Question about UNIQUE identifier

Hello,

I’m currently building a site that requires information to be submitted by the users but must remain unique in some aspect in the mySQL database (no duplicate emails, etc.).

However, I’m kinda confused on how the UNIQUE constraint will actually play out with the database if I use it and I was hoping someone would be willing to explain the in’s and out’s a bit.

I understand that UNIQUE ensures that duplicate data is not stored but what if I had a column in the database say, “city” set as unique and two users from two different cities with the same name (eg. Hamilton, Ohio and Hamilton, NZ) submit information? Will one user not be accepted because the word “Hamilton” already existed? And if they were to be accepted, how does the database associate the two for proper data retrieval?

Because of the nature of the site, this will definitely have to be a many-to-many relationship but I just can’t seem to grasp the workings of it in my head if columns are set as UNIQUE.

Thanks for the help.

UNIQUE on a column will make sure every individual entry in that column is unique… a unique across multiple columns will make sure the combination of ALL columns is unique.

You will only want to make UNIQUE fields you genuinely need to be unique.

Hi Tim,

Though I appreciate the help, I’m not following you.

I realize what UNIQUE is supposed to do, but I’m not entirely sure of the outcome (or results if you will) if I did make these columns unique and other users submitted data that was the same.

So for example (using the city one again),

User A submits a form that has their first, last name and the city they live in.
User B submits a form that has their first, last name and the city they live in but this time, its the same exact city name even though they live in two different states / countries etc.

What happens to User B’s submission? Is it accept or rejected and if accepted, how will the database associate the fact that it’s two entirely different cities with the same name?

You really wouldn’t have a unique on city - because you’d be limiting yourself to the number of cities that exist - the first person to register in each would get the city.

If you did have it, mysql would throw an error complaining that you’ve already got a unique entry and not insert the row.

user B’s entry would be rejected with an error message

so you wouldn’t put UNIQUE on city, because that way, as tim says, you could have only one user per city

what was your thinking in wanting to make city unique? what did you really want to accomplish with that?

(Saved entries)
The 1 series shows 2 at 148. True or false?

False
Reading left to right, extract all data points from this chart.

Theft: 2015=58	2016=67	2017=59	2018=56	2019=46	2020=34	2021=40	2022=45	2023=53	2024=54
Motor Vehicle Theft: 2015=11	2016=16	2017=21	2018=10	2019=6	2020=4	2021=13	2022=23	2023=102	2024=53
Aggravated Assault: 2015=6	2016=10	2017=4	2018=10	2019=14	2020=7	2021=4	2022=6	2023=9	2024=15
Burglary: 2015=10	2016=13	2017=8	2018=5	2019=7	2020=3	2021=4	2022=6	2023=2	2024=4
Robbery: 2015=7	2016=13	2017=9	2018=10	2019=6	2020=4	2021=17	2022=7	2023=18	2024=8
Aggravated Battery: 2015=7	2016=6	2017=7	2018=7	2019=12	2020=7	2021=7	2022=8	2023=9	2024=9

WORK REQUEST 1 ▸ In the forum thread about the MySQL UNIQUE constraint, what happens to User B's entry if the city column is set as unique?
WORK REQUEST 2 ▸ Extend the forum thread about the MySQL UNIQUE constraint, picking up after its final post.

EXERCISE OUTPUT 1 ▸ It is rejected with an error message, and the row is not inserted.

EXERCISE OUTPUT 2 ▸
Hey Tim and R937,

Thank you both for your help, that definitely cleared things up.

To be honest, my thoughts of doing it was to prevent duplicate entries of the same data for data management and integrity.

The site is basically a CMS with a user submission search engine of reviews of any particular topic (let’s use skiing for an example).

The goal was to allow users to submit data but not allow that data to be duplicated in the database and search. So, if User A submits an entry for skiiing on a mountain called “Big Red” in “Anchorage, Alaska” (don’t know if it exists, just using it as an example) with a description, review and rating and someone else skis there and decides to make a submission, they could make a submission that accepts their description and any other additional info but not duplicate the name of the mountain for anchorage alaska.

That way if someone performed a search for “ski resorts in Anchorage Alaska” only one entry per name would appear for that city. (eg. one result returning for “Big Red” Anchorage Alaska rather than a multple submissions etc.) However, I also wanted to allow for a blanket search that would show the results of all listings for “Big Red” if they were in different locations etc.

I hope that makes sense.

If you don’t want duplicate data, you need to normalise your database and drag city information into a separate table.

i think you want the UNIQUE property to be applied to the combination of mountain and city

so there could be multiple entries for “Big Red” (in different cities), and multiple entries for “Anchorage, Alaska” (different resorts), but only one “Big Red” in “Anchorage, Alaska”

still, you need to think that through, too – it would mean you can have only one review for “Big Red” in “Anchorage, Alaska” and i’m pretty sure you would want multiple reviews

so do you really still want uniqueness somewhere? if so, could you have another go at explaining it?

Maybe, more what you are after, is distinct results actually… putting an index on City… and then SELECT DISTINCT city FROM table.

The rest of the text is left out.